Die Suche nach Terroristen hat man einfach schon sehr oft gesehen, sicherlich auch schon schlechter als hier, aber bestimmt auch schon spannender. Der Drama-Anteil überwiegt ja klar, wobei Cage hier seine Stärke zeigt, die wenigen Action-Momente haben jedoch einen unheimlich beliebigen Charakter und wirken auch fast zu brutal. Natürlich, wenn böse Terroristen im Spiel sind, dann muss Gewalt die Sprache der Wahl sein, ein Hals aufschlitzen ganz nebenbei verfehlt seine Wirkung jedenfalls nicht, was immer dies auch ursprünglich auslösen sollte.

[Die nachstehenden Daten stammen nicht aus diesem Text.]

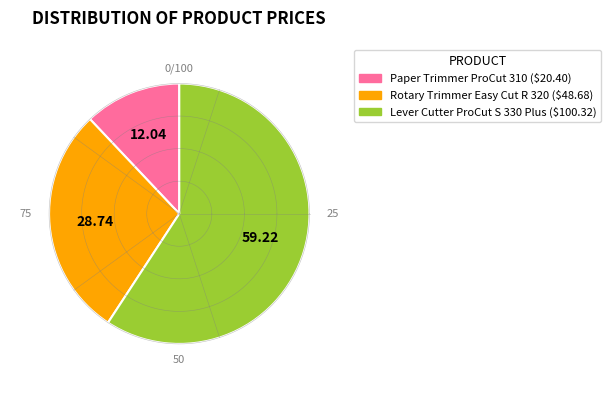

To the nearest percent, what percentage of the pie is Lever Cutter HAMA ProCut S 330 Plus?

59%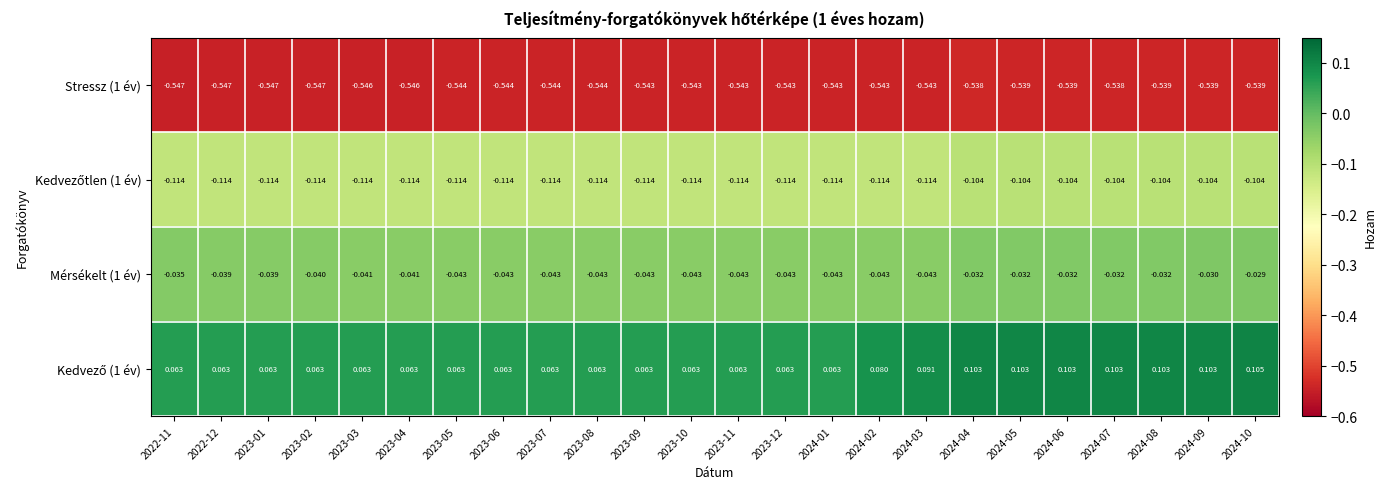

How many data points does each series have?

24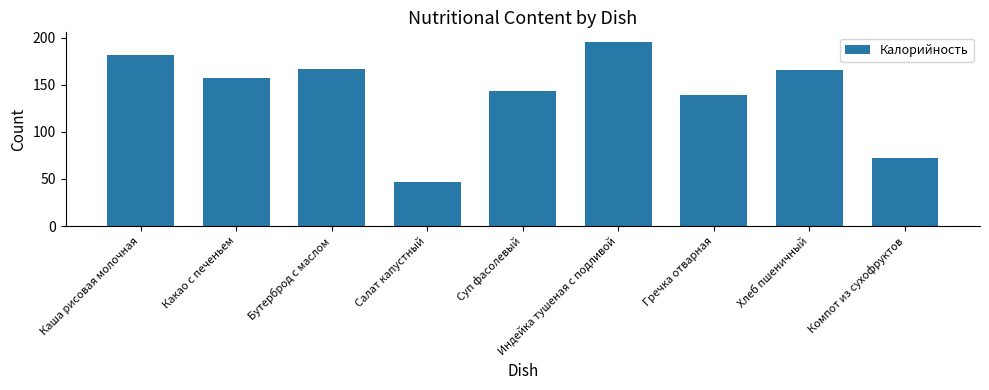

Where does the data first go above 157?

Каша рисовая молочная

Für mich ein Film, der nur darum funktioniert, weil man die Story der Hauptfigur gerne zu Ende erzählt bekommen will, was wiederum – neben dem Drehbuch – sehr stark Nicolas Cage zu verdanken ist. Ob die finale Version von Regisseur Schrader nun wirklich so sehr anders ausgesehen hätte bleibt die Frage, obwohl ein Hiefen aus dem Einheitsbrei der DVD-Thriller Premieren, bei diesem Material wohl sowieso nicht möglich gewesen wäre. Freue mich daher schon auf den nächsten Cage, bei ihm weiß man nämlich nie, welche seiner drei Herangehensweisen an die Arbeit, er für seinen nächsten Film gewählt hat.

„Dying of the Light“ bekommt von mir 6/10 mit letzter Kraft den eigenen Kampf zu einem bitteren Ende bringende Empfehlungspunkte.